Exercise aim:
An exact reproduction of the listing is wanted, with the pictures dropped.

Provided material:
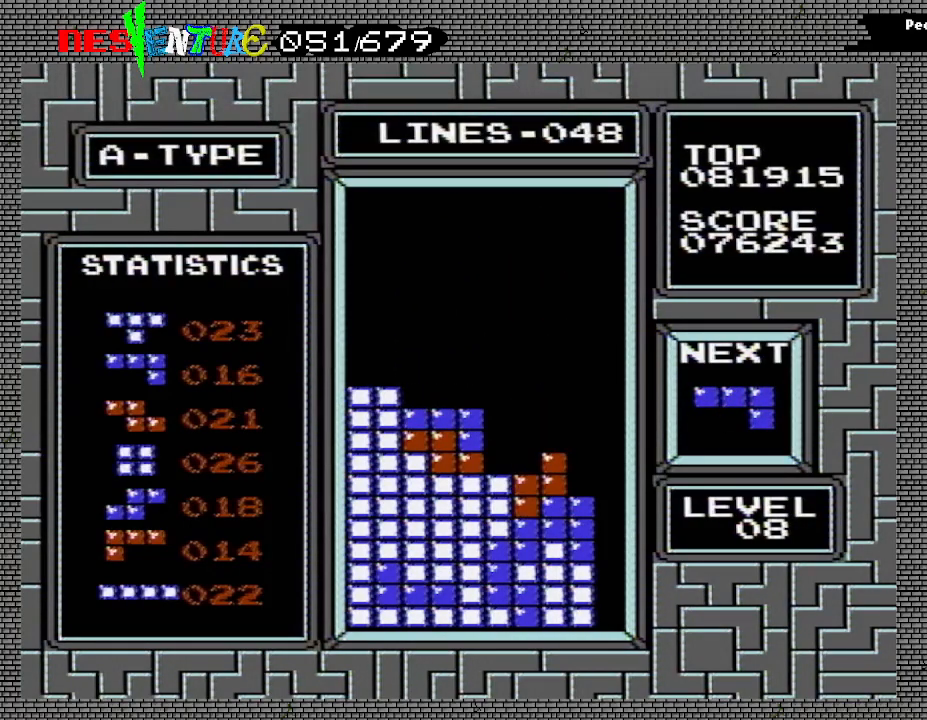
{"buttons": ["A", "DPAD_RIGHT"], "events": [[400, "A", "down"], [467, "DPAD_RIGHT", "down"]]}
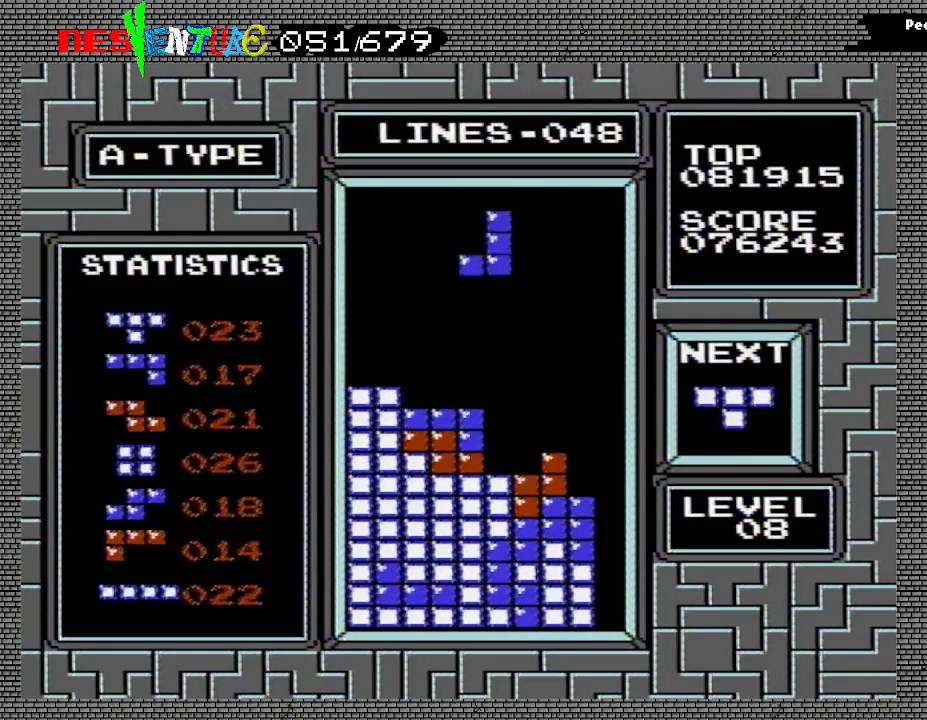
{"buttons": [], "events": [[17, "A", "up"], [33, "DPAD_RIGHT", "up"]]}
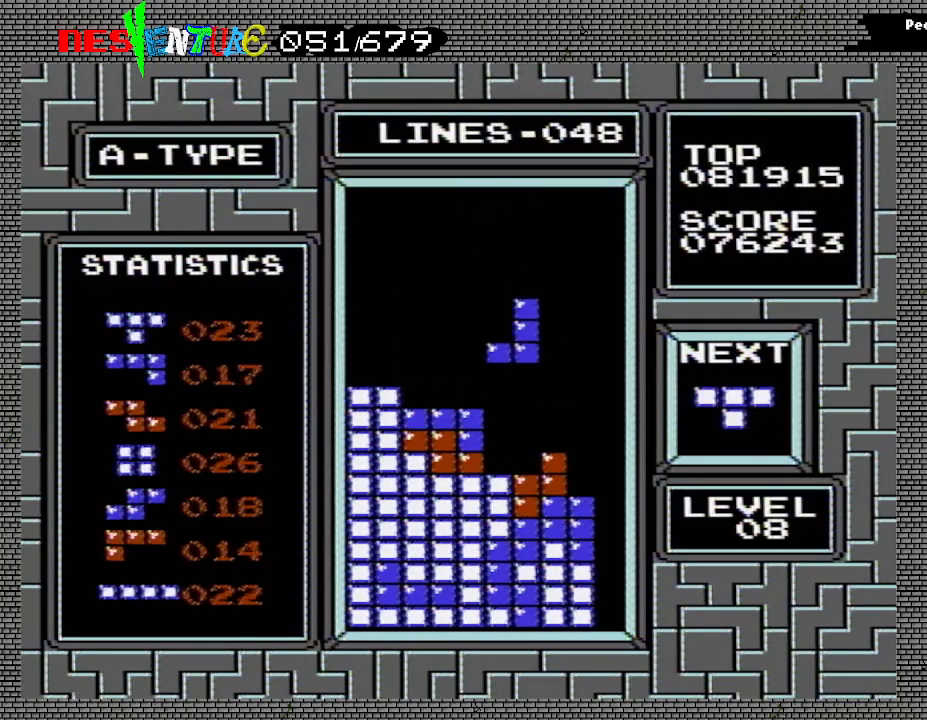
{"buttons": [], "events": []}
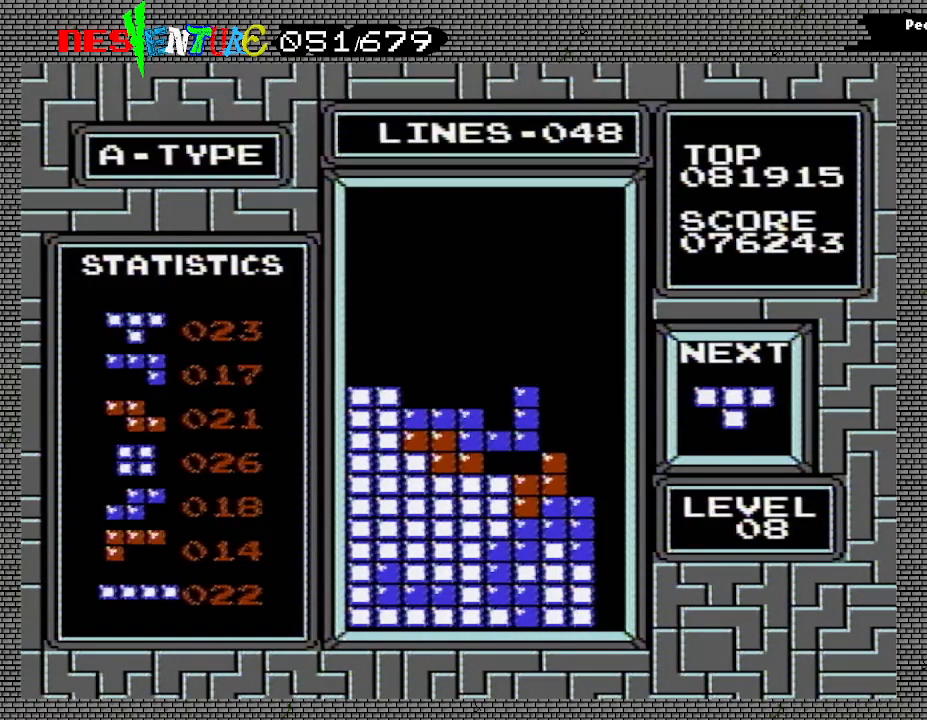
{"buttons": [], "events": []}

Task solution:
{"buttons": ["A", "DPAD_RIGHT"], "events": [[400, "A", "down"], [467, "DPAD_RIGHT", "down"]]}
{"buttons": [], "events": [[17, "A", "up"], [33, "DPAD_RIGHT", "up"]]}
{"buttons": [], "events": []}
{"buttons": [], "events": []}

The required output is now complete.